Railroad News

Locomotive Engineers’ Group Informs NTSB on Important Safety Concerns

(Washington, D.C. – March 1, 2013)

Top Brotherhood of Locomotive Engineers and Trainmen leaders took advantage of a rare opportunity to inform members of the National Transportation Safety Board on safety concerns in the light of continual technological additions intended mainly to increase production while decreasing the number of railroad employees necessary to operate a train.

The opportunity came during a two day series of NTSB hearings and training sessions in the nation’s capital to which the labor leaders were invited and whose safety input was requested. One of the subjects of the NTSB’s agenda was the release of the most recent findings in regard to the 2012 head-on collision near Goodwell, OK, which cost the lives of three Union Pacific employees, two of them BLET members and one of those the president of BLET Division 592 in Dalhart, TX. The NTSB found that the eastbound train passed red “stop” signals before the tragic accident.

“The fact is no one comes to work planning on running by a red signal,” remarked BLET National President Dennis R. Pierce. “And no one learns to be a better engineer by spending up to two years unemployed for passing one. Nor does the industry reduce red signal infractions by firing engineers who pass a red signal to send a message to those who have never passed one. Such messages are useless; no one passes a red signal on purpose,” continued Pierce.

The BLET Chief further explained that BLET members are buried in a growing blizzard of electronic devices installed to increase productivity and monitor performance in ways that divert their vigilance from the roadway ahead. “With so many systems to manage, today’s locomotive engineers are routinely put in situations where they are severely challenged to balance all that he or she has to do. Yet, the standard response when things go wrong is to continue to blame the worker by punishing the person, instead of fully investigating the root causes of events in this complex operating environment, then adjusting systems and procedures to reduce risk,” Pierce stated.

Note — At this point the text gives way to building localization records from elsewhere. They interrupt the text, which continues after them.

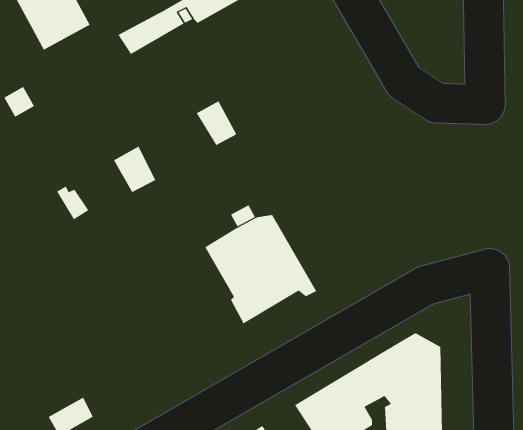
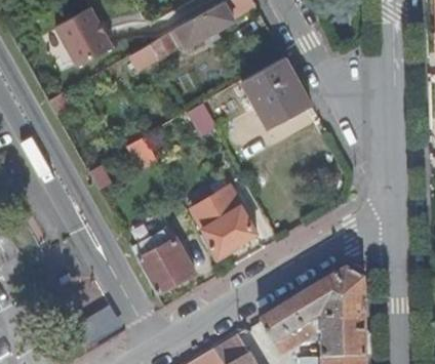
building: none -> [241,56,310,127]
building: none -> [130,232,193,292]

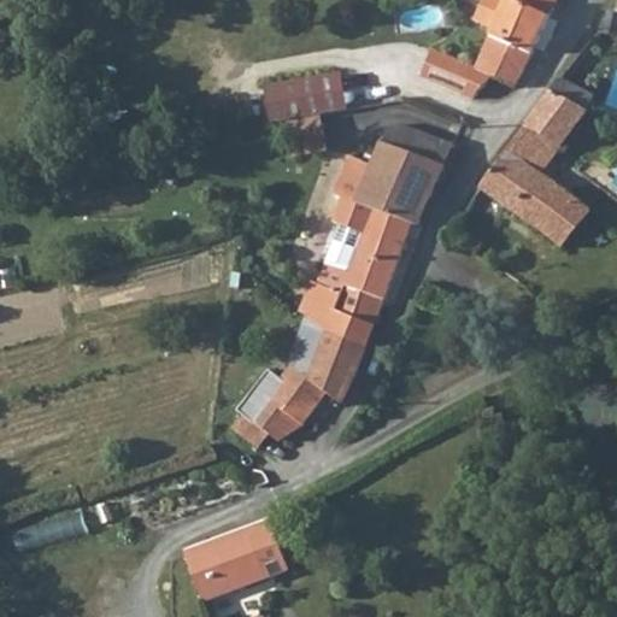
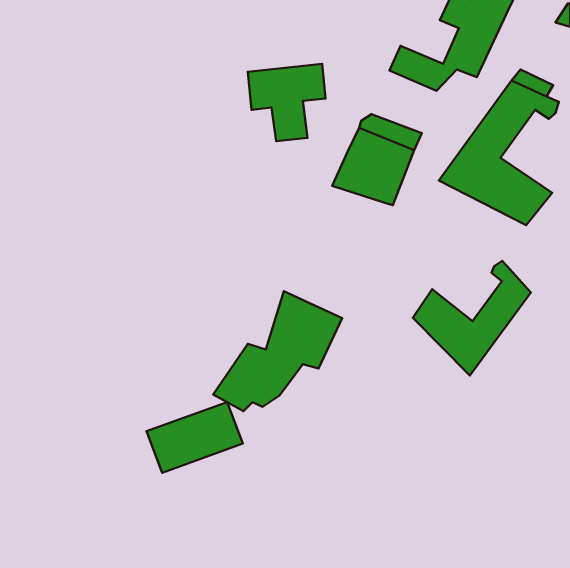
building: [299,153,413,342] -> none
building: none -> [413,261,531,375]
building: [178,523,282,599] -> [146,402,243,473]

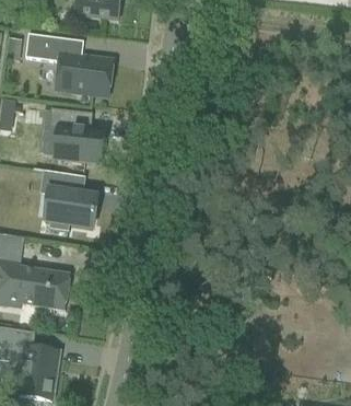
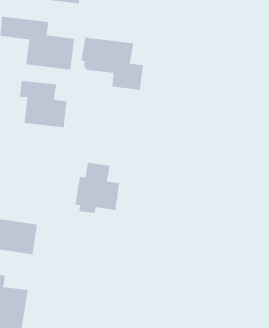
building: none -> [81,37,143,91]
building: [44,171,96,230] -> [75,162,120,213]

Among the participants on three panels that testified before the NTSB during the two-day proceedings was BLET Vice President S. J. Bruno, who cast considerable suspicion upon the railroad industry’s growing use of “Distributive Power” in operating mega-trains, with radio-controlled locomotives in mid-train or at the rear of trains – or both! “In actuality, a two-mile-long train with a DP consist in the middle is, functionally, two one-mile-long trains coupled together and operated by a single locomotive engineer,” explained Bruno.

The BLET vice president went on to say that “When first designed and installed, the current fixed signal systems were intended for use for single-train operations, and stopping distances were calculated on this basis, with an added margin for less than optimal braking performance. In many places that added margin is approaching or has reached its limitations for today’s train weights and DP train operations. Increased stopping distance requires increased warning distances to maintain the existing level of safety.”

Bruno went on to chastise rail operations and corporate management for what he called “resisting, watering down and lobbying against implementing PTC (Positive Train Control) technology,” urging the NTSB to stand firm in its fight to initiate PTC this year, if not the 2015 governmental-mandated date in the Federal Railway Safety Act. The NTSB also showed that, had the satellite-based override of lack of human action PTC technology been in place and operational, the 2012 Oklahoma Panhandle triple tragedy might well have been prevented.